活动太多,名字不好起,就直接叫嘉年华了。
“他们来了!”朱中举抬高声音,跑下台阶激动等待。
林宝初和扶贫小队也在那嘉年华的队伍里。
他们每个人都穿着‘丰耕印象’的特色服饰,随着歌声节点,拍打双手。
参加嘉年华的人,大多数人都不会跳舞,他们只需随着乐声扭动即可。
怎么高兴怎么来,主打的就是一个随心所欲。
“大家一起来……”
每路过一家小院、一间铺子,看到每一个蠢蠢欲动的人,林宝初等人都会邀请他们加入。
今晚就要全城玩得开心。
朱中举跟林宝初混久了,早已不是当初那个拘束腼腆的人。
他扭动腰身,踢踏着脚步,加入舞动的人群里。
什么时候玩累了就什么时候出来。
“姑娘,给我一杯冰茶。

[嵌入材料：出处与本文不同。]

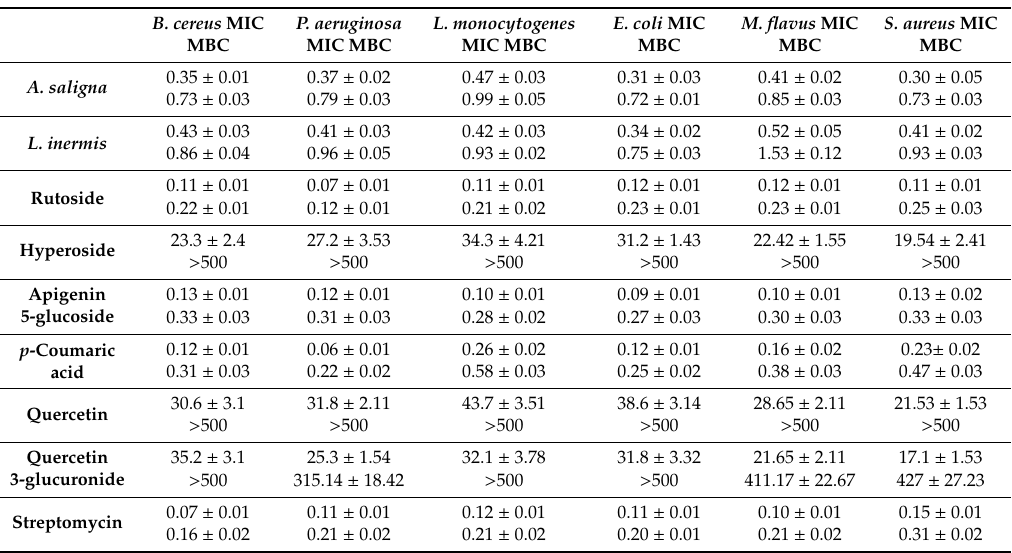
Table 2. Antibacterial effects of A. saligna and L. inermis methanolic extracts, rutoside, hyperoside and apigenin 5-glucoside, p- coumaric acid, quercetin and quercetin 3-glucuronide by means of minimum inhibitory (MIC) and bactericidal concentration (MBC) in mg/mL. Values are the means of three replicates .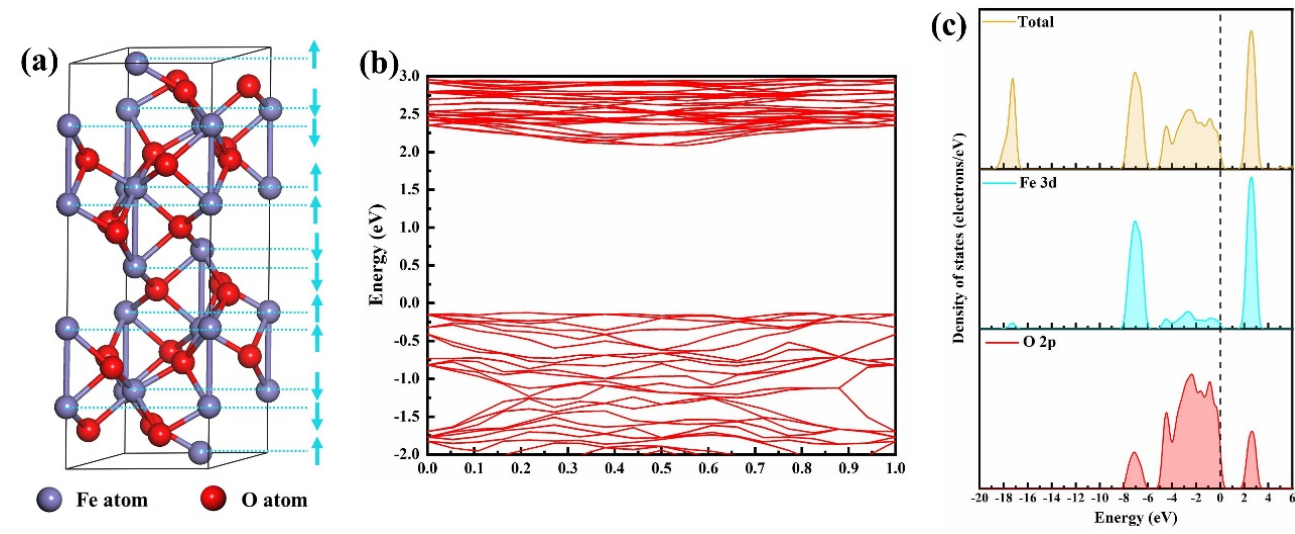
Figure 1. ( a ) The crystal structure and spin arrangement of α -Fe 2 O 3 ; ( b ) the band structure of α -Fe 2 O 3 ; and ( c ) the DOS and PDOS analysis of α -Fe 2 O 3 .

”
池朔早就加入进来,从城门口一直跟着又唱又跳,饿了就掏钱买吃的,渴了就买喝的。
此刻他已经是左手串串右手茶,玩得高兴了,还转起圈来。
这首曲子选得真好,充满希望又朗朗上口。
池朔跟两次下来,就已经了熟于心了。
他不知疲倦,白天在地里摘了一整天菜,晚上还能玩这么久,看来是放飞自我了。
林宝初唱累了,在自家茶饮店停下来,要了杯菊花茶润润嗓子。
谢执见她停下来了,他终于找到机会,“林姑娘,在下又一次大开眼界了。”
“谢小世子过奖了,只是随便玩玩罢了。”
“全城歌舞,岂是随便玩玩。”
林宝初身体的律动从未停下,脑袋轻轻摇晃。
她拍了拍谢执的胳膊,笑颜如花,“谢小世子,玩得尽兴啊,我跳舞去了。”
说罢,她放下茶杯,重新回到队伍里。
和沈筝、福珠两人手拉着手,欢快起舞。
三年之前,丰耕县连年旱灾,民不聊生,水深火热。
后来的三年里,大家又一直在为百姓、为丰耕县寻找出路,努力发展。
日子过得算是脚踏实地,一步一个脚印。
但总归是平淡了些。
林宝初策划这一场嘉年华,就是为了给百姓们平淡的生活里,掀起一道不一样的,巨大的浪潮。
她要将幸福生活具象化,深深印刻到丰耕县百姓的骨子里。
告诉他们,今日已不同往日。
他们丰耕县,有资本、有底气站在全天下百姓的面前,谁也不能否定他们。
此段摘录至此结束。